In one of the attacks, the cybercriminals hijacked one of the gaming company’s “build orchestration server”, which enabled them to deposit malware in the game’s executables. But ESET was not able to find out whether the hackers chose to bobby-trap the game’s program files. In a similar attack, the cybercriminal managed to manipulate the virtual currency in the game for their financial gains.
It’s not clear how the malware, named PipeMon, actually managed to slip inside the system. However, the malware camouflaged as program names, which included setup.exe analog with slack.exe.
Additionally, the hackers stole and incorporated code-signaling certificates from a genuine gaming vendor. Hence, the malware was successful in bypassing the security protections on Windows after installation.
The hacking group has successfully compromised companies’ servers in the past
Winnti is the name of a group of hackers who have been hacking gaming companies in Asia since 2009. The main indication found by the ESET researchers was not a payload, as is the case with other similar attacks. Instead, the ESET saw the executables that set a malware attack in motion, known as a dropper file.
The main goal of the attackers is to steal intellectual property from companies, and they have been very busy in Asian games companies.
Multiple indicators showed the Winnti group was responsible for the attack
According to ESET researcher Mathieu Tartare, ESET was able to pin down the attack on Winnti Group as a result of multiple indicators. “Multiple indicators led us to attribute this campaign to the Winnti Group,” he said.
He further explained that the Winnti malware group used some of the command and control servers utilized by PipeMon in previous campaigns.
All affected game companies have been contacted
ESET said it had already informed all the affected gaming companies and gave them guidance on the best ways of removing the malware.
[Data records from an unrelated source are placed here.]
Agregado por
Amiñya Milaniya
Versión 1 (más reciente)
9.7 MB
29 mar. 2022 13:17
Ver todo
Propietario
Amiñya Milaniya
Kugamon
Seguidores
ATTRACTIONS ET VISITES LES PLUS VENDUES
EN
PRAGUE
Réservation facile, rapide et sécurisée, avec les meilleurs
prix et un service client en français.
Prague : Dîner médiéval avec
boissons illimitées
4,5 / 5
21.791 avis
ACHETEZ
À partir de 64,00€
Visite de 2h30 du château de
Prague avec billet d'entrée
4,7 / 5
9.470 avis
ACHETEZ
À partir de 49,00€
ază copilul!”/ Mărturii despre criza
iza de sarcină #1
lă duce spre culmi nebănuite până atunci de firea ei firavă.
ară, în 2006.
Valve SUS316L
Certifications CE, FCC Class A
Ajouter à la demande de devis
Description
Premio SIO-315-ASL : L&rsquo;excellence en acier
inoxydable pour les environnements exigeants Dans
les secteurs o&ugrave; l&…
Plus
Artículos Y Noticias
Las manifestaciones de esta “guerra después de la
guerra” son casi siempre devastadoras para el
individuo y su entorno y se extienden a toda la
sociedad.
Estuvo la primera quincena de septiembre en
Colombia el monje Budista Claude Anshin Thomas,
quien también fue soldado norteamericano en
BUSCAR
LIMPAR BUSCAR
The companies have also revoked the code-signaling certificates and the vulnerabilities have been patched.
Winnti Group is not finished yet
The Winnti Group may not be through yet, as several indications are showing. The group has a long history of infiltrating video game companies to steal code signaling certificates and source codes. ESET said the group was also responsible for the infiltration of the PC vendor and CCleaner of Avast back in 2017.
They infiltrated the server to gain access to planting malware in the program used by millions of people. With their history of attacking the gaming industry, it will suffice to say they would be back again, according to ESET.
Malware could be targeting Windows 7 systems
The ESET researchers said this was a well-crafted attack that used stolen digital certificates to give access to the Winnti malware drivers. However, the use of the DSEFix bypass is an indication that the malware is old and seemly targeting Windows 7 systems.
It also shows the malware may have utilized DNS tunneling, which is also an old method of passing data off through and out of a network without detection.
This shows that, although the attack may have occurred in February this year, there may have been a connection to hacking operations carried out several years ago. And these series of attacks may have been done by a single group spread across several multiple sub-groups, ESET concluded.